I am a graduate student currently working with Prof. Larry Rudnick on the
supernova remnant Cassiopeia A. I am most interested in medium and large
scale X-Ray variability using data from the Chandra X-Ray Observatory.
One aspect of my research is to observe detailed changes in the spectrum
of Cassiopeia A. This can give us information about how Cassiopeia A's
shocks interact with the ejecta from the supernova. I also supplement the
X-Ray data with IR data from the Spitzer Space Telescope in order to
further study radiative processes in this interesting astronomical object.
Profile: Kristy McQuinn
I am a 5th year graduate student working with Dr. Evan Skillman to
determine the duration of starbursts in nearby dwarf galaxies. A starburst
is an episode of intense star formation in a galaxy that affects not only
the structure and evolution of the host galaxy but also the chemical
composition of the galaxy's external environment (the intergalacitc
medium). Understanding how long a starburst lasts requires a
reconstruction of the galaxy's recent star formation history. The duration
is an important and fundamental parameter in the study of starbursts
because it affects much of the subsequent analysis and study of a
starburst galaxy's evolution. Our work uses optical images from the Hubble
Space Telescope of more than a dozen nearby dwarf systems and stellar
evolution models to determine the rate of star formation over the past 1
billion years.
Profile: Andrea Mehner
I studied physics at the FSU Jena, Germany, with a focus in astrophysics and geophysics. I completed my diploma thesis at the TLS Tautenburg working on the multiplicity of ultra-cool objects and the atmospheres of brown dwarfs.
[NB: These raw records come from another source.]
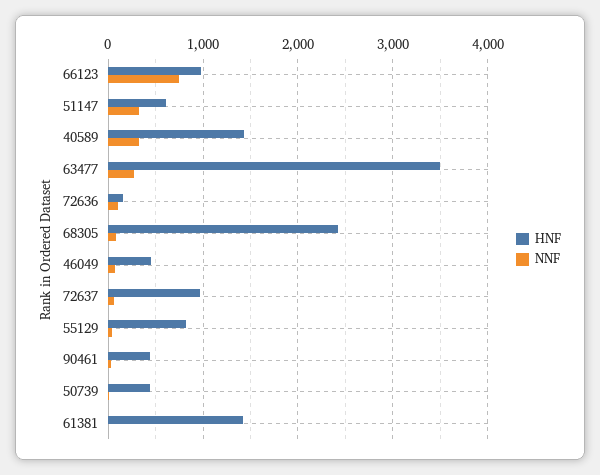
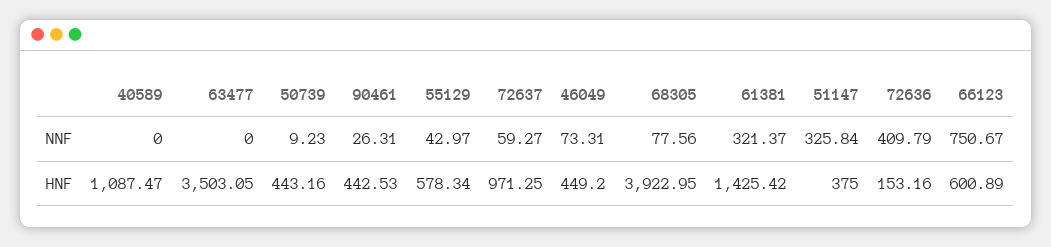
  {
    "HNF": {
-     "66123": 1000,
+     "66123": 600.89,
-     "51147": 600,
+     "51147": 375,
-     "40589": 1400,
+     "40589": 1087.47,
      "63477": 3503.05,
      "72636": 153.16,
-     "68305": 2400,
+     "68305": 3922.95,
      "46049": 449.2,
      "72637": 971.25,
-     "55129": 800,
+     "55129": 578.34,
      "90461": 442.53,
      "50739": 443.16,
      "61381": 1425.42
    },
    "NNF": {
      "66123": 750.67,
      "51147": 325.84,
-     "40589": 300,
+     "40589": 0,
-     "63477": 300,
+     "63477": 0,
-     "72636": 100,
+     "72636": 409.79,
      "68305": 77.56,
      "46049": 73.31,
      "72637": 59.27,
      "55129": 42.97,
      "90461": 26.31,
      "50739": 9.23,
-     "61381": 0
+     "61381": 321.37
    }
  }

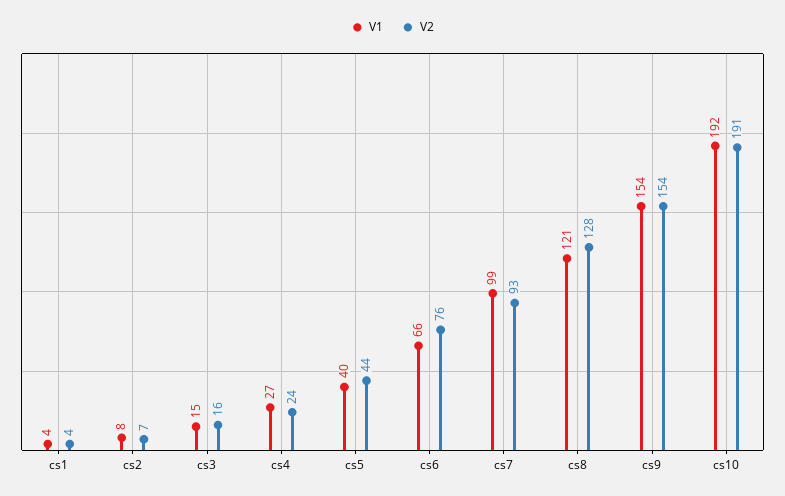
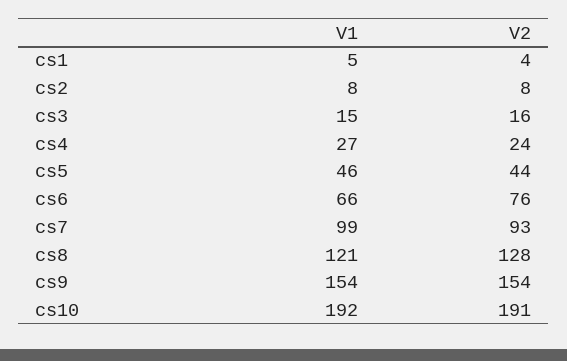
  {
    "V1": {
-     "cs1": 4,
+     "cs1": 5,
      "cs2": 8,
      "cs3": 15,
      "cs4": 27,
-     "cs5": 40,
+     "cs5": 46,
      "cs6": 66,
      "cs7": 99,
      "cs8": 121,
      "cs9": 154,
      "cs10": 192
    },
    "V2": {
      "cs1": 4,
-     "cs2": 7,
+     "cs2": 8,
      "cs3": 16,
      "cs4": 24,
      "cs5": 44,
      "cs6": 76,
      "cs7": 93,
      "cs8": 128,
      "cs9": 154,
      "cs10": 191
    }
  }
I am a graduate student working under the supervision of Tom Jones in the computational astrophysics group. My current research utilizes high resolution simulations of radio jets to investigate the observational consequences of their interactions with the ICM. By including relativistic electron transport in the simulation, we have calculated synthetic radio and x-ray observations of these jets. Knowing the details of the physics in our simulations, observed properties can be directly related with physical quantities.
I am a member of the
observational
cosmology group working for Shaul Hanany to help fly the next
generation of balloon-borne cosmic microwave background experiments. We
hope to measure the polarization of the background radiation, which will
yield better values for cosmological parameters, and should constrain
inflationary models of the big bang. My current work deals principally
with designing the optical systems to be used in these experiments,
relying heavily on physical optics modeling to analyze optical
performance.
Profile: Dan Polsgrove
I'm a graduate student working on the E and B Experiment (EBEX) in the
observational cosmology group for Terry Jones and Shaul Hanany. EBEX is a
telescope designed to probe the polarization of the cosmic microwave
background while floating at 120,000 ft altitude suspended underneath a
giant helium balloon. Data collected during a future 2-week flight over
Antarctica should reveal new and interesting details about the early
universe. I've designed and built several ground-based calibration
experiments that will be used to characterize the instrument's
polarization and spectral response. I am also generating simulations and
plans for in-flight calibration that will be executed during a 1-day test
flight over New Mexico.
Profile: Tea Temim
I am a second year graduate student working with Prof. Chick Woodward in the
infrared astronomy lab. My current research involves the study of the famous
Crab nebula and N49, a young supernova remnant in the LMC that is
interacting with a massive dense molecular cloud. I use infrared images from
the Spitzer space telescope along with images at other wavelengths to try to
understand the composition, physical conditions, and the complex morphology
of these supernova remnants.
Profile: Chelsea Tiffany
I'm a first year grad student. During undergrad I worked on velocity
relationships in binary start systems, analyzing data for a pulsar and
looking at the interaction of solar winds with the Earth's magnetic
fields. I attended Wellesley College outside of Boston.
Profile: Tom Vonderharr
I'm a first year graduate student. I received my BS in Physics degree at Truman State University in Missouri and am glad to again be living in a more populous human settlement... For research I'm interested in stellar formation and evolution as well as the planetary science that goes along with it, but right now it's all about taking classes.
Profile: Steve Warren
I am working under the direction of Dr. Juergen Ott of Caltech and Dr. Evan Skillman as a member of the VLA-ANGST team which is a part of the larger ANGST project. We are using the VLA to study the HI gas in 36 dwarf galaxies. Each galaxy was observed in three different array configurations (B, C, and D) to give us a sensitivity of ~6". We are currently in the data reduction process, but will soon look into the details of star formation histories and stellar feedback into the ISM for each galaxy.
I am in my third year of graduate school working with Evan Skillman.
I primarily study star formation and its role in the evolution of
galaxies. Specifically, I use Hubble Space Telescope images of dwarf
galaxies to reconstruct their star formation histories. Because
dwarf galaxies are the building blocks of larger structures in the
universe, the history of their star formation allows us to trace
galaxy evolution from early proto-galaxies all the way to massive
spirals. Along these lines, I am interested in both ancient star
formation (e.g. the role of cosmic reionization and star formation in
the early universe) and recent star formation (e.g. understanding how
regions of star formation propagate throughout a galaxy).